Falak, as if in a dream, rose from the bed and cupped his hands to accept the third babe from me. Triplets! A vanishingly rare phenomenon in the Fiefdoms. This little scrap of humanity was no bigger than a newborn lumdog pup in his hands. His great, work-roughened palms wholly engulfed her, for she was smaller than the other two, and her colour appeared blue-tinged and lifeless. My questing fingers touched her clammy skin. Sometimes one twin will appear to have fed upon the other like a parasite, truly told, or one will live while the other perishes. But this was my first experience of triplets.

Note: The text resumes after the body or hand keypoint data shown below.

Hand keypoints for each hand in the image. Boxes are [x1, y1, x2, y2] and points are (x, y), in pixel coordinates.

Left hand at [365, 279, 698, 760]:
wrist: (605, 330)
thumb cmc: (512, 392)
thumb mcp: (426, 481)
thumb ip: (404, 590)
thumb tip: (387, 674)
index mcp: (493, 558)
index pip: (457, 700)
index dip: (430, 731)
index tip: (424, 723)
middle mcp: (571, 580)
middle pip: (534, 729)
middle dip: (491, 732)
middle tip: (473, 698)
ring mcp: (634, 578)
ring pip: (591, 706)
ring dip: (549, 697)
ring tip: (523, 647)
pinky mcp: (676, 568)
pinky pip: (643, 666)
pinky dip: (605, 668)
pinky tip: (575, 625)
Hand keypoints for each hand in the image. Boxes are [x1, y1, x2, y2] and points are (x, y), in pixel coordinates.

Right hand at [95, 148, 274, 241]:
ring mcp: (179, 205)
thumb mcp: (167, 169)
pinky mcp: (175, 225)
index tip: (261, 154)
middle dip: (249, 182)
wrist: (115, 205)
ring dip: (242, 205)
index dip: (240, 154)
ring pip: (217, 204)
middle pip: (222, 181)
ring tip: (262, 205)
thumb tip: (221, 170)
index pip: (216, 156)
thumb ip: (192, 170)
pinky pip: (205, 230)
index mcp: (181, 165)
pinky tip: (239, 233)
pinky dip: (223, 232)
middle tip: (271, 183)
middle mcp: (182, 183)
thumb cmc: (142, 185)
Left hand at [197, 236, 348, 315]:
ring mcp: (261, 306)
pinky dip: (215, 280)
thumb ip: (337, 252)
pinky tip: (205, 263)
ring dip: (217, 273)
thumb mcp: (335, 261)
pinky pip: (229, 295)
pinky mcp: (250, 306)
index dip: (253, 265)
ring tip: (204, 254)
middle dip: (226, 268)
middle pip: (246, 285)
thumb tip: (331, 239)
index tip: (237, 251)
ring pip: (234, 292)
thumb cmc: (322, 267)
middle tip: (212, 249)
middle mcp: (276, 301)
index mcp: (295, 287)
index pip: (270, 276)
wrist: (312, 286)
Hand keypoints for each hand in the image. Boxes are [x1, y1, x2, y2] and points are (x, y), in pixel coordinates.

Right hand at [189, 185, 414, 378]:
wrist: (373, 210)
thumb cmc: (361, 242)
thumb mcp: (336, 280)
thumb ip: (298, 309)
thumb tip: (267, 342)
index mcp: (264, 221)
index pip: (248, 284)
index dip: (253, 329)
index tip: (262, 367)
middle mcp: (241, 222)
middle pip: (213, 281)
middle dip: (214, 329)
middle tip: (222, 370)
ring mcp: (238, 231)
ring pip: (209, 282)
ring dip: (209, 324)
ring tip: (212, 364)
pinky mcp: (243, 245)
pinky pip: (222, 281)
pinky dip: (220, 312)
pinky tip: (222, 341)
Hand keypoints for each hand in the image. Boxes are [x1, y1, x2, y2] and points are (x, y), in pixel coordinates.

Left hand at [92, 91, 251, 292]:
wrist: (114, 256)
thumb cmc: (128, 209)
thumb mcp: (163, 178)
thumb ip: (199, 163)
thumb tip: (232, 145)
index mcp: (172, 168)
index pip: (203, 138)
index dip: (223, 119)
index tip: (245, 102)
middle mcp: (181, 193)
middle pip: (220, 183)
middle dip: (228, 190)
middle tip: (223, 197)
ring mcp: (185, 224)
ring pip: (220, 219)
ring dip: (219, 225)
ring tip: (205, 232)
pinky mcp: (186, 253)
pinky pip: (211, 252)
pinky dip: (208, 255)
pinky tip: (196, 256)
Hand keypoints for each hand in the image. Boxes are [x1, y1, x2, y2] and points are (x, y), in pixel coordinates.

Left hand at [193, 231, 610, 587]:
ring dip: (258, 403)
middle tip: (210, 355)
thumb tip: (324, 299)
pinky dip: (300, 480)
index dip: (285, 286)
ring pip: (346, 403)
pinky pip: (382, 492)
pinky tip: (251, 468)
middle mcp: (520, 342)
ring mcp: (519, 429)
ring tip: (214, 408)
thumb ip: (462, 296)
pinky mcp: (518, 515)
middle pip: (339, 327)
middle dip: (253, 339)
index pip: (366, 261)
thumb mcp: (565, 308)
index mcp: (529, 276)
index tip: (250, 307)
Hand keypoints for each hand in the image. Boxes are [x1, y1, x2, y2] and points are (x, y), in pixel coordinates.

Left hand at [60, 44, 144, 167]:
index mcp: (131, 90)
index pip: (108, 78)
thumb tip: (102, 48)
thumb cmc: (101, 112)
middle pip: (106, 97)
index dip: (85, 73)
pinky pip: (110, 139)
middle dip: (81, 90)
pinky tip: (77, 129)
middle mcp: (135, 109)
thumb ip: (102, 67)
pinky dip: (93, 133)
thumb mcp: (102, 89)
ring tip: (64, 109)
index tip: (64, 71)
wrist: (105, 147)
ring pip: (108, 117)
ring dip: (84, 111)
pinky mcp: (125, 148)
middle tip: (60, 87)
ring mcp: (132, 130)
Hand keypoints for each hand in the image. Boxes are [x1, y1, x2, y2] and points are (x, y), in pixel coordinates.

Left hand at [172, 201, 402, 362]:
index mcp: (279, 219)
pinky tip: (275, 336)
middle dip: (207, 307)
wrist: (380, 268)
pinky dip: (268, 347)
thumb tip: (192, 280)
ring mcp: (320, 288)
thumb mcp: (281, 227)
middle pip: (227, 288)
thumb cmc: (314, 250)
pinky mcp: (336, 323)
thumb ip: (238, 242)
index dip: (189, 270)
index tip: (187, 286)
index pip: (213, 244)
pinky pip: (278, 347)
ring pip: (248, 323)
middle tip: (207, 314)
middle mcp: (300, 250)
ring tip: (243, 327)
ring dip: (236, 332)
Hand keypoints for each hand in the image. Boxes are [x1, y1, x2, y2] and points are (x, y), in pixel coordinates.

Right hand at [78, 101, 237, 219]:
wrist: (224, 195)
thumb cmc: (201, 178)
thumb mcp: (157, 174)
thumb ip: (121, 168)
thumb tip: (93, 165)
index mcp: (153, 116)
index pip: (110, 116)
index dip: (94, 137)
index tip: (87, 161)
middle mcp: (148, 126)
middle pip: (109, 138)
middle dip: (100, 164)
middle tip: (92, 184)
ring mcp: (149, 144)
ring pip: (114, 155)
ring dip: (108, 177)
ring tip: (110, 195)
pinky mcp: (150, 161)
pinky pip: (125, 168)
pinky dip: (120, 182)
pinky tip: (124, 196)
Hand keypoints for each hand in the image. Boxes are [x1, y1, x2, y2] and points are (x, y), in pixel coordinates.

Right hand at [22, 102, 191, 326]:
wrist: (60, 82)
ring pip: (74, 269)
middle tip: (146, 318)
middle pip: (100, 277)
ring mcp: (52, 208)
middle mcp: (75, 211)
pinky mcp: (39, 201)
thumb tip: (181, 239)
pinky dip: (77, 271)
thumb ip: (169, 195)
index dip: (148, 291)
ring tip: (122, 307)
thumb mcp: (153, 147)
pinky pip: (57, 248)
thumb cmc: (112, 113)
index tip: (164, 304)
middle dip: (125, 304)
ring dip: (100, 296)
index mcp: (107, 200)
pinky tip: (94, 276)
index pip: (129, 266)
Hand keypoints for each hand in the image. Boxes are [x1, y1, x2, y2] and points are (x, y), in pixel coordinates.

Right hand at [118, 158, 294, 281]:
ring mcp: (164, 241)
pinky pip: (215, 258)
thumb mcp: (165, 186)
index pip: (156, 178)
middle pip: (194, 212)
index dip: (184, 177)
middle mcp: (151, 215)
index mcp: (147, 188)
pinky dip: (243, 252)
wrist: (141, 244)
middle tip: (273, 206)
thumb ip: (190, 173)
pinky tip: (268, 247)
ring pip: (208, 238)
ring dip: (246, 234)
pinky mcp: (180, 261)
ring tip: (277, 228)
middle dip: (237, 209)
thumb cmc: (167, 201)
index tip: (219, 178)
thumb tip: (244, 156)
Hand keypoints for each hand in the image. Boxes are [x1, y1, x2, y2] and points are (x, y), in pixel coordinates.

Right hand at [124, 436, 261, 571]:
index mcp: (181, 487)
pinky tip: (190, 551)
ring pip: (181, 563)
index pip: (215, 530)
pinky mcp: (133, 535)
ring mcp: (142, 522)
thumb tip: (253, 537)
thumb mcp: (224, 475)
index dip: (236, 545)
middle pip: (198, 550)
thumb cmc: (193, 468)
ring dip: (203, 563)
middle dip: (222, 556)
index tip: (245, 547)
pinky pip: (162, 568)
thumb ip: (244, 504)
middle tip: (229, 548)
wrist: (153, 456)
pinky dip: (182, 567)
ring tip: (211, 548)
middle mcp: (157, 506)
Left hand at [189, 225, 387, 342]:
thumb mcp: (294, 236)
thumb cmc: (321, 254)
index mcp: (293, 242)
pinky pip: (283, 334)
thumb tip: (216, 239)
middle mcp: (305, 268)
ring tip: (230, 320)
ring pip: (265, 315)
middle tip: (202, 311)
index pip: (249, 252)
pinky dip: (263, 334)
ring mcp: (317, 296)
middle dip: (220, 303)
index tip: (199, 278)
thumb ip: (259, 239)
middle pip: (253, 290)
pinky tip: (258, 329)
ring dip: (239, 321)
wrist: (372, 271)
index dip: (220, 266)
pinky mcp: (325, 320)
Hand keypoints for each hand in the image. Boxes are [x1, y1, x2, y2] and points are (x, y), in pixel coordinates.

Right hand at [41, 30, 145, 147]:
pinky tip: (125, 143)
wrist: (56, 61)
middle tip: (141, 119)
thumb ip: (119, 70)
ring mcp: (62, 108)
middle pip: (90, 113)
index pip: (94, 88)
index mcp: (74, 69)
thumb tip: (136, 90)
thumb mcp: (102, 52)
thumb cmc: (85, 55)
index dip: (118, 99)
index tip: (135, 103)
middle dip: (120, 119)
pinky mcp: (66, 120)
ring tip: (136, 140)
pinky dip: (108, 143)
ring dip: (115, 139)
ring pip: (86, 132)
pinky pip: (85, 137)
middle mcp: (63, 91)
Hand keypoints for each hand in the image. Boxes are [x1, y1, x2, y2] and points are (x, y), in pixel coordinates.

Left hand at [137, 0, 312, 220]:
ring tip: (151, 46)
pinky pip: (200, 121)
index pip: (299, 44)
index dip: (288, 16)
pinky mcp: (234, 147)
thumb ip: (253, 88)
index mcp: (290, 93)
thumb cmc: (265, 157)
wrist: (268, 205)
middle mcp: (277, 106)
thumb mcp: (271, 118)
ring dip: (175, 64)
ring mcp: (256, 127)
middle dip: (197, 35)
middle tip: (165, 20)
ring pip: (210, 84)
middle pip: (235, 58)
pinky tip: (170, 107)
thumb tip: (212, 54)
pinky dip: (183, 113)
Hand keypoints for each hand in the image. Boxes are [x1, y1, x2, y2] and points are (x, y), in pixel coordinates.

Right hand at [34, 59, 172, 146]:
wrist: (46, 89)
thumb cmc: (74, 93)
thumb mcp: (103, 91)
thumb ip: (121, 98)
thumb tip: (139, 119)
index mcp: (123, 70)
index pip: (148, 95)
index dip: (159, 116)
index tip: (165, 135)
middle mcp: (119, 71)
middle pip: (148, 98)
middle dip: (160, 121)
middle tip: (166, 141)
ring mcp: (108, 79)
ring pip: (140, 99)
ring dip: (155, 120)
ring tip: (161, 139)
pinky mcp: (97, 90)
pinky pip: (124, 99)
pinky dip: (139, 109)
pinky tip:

“I’m afraid she isn’t breathing,” I advised.
But even as I spoke, I thought I heard Janos’ voice in my ear. ‘Life ca
n be deceptive, Arlak. It is much more resilient than you think. It clings–and truly told, even thrives, where least expected. Can we know its nascent spark? Who can know when that spark departs the mortal vessel for the afterlife?’
‘Janos, is it possible to raise the dead?’
Ay, I remembered that conversation well–late one Alldark evening, after a blizzard had reduced Yarabi Vale to a snowbound trap. ‘Truly told, solûm tï mik, that is a question for the yammariks or for Mata Herself. But know this: magic is born of life, not death. One day, when you become a father yourself, you will know there is magic in that first cry of a newborn infant. But there are legends which say that Ulim’s way is the magic of dying, and the capture of souls for his foul purposes.’
I stirred uneasily at his sombre mien. ‘But the Gods are just a legend, Janos. Ulim lives only in ulules’ tales–’
‘Hush! Don’t ever say that! Don’t even think it. Until you have observed the secret rites of the Ulitrists, do try to refrain from braying your lack of knowledge to the world.’
Ay, not our first clash. But with his scorn ringing in my ears, I laid my hand upon the babe in the carpenter’s hands and tried to probe for some sign of life, however dimly it might burn. I bowed my head, closed my eyes, and willed the power forth. Tiny heart, beat. Lungs, breathe. Mind … hear my call. Mata, I beseech you …
She was so far gone, I gave up hope in the long waiting. I was unable to pray more, to think further than this: that if Mata was a lover of life, then she might succour this poor babe from the steps of Ulim’s throne and return her immortal quoph to the realms of mortal people. I felt nought in her flesh that should give me hope.
Not a glimmer.
Suddenly … I felt the heart flutter. Now her eyelids trembled.
I gave a cry of amazement!
And then I caught the babe deftly as the giant carpenter measured his length upon the floor in a dead faint. Now I would have to mend his head too.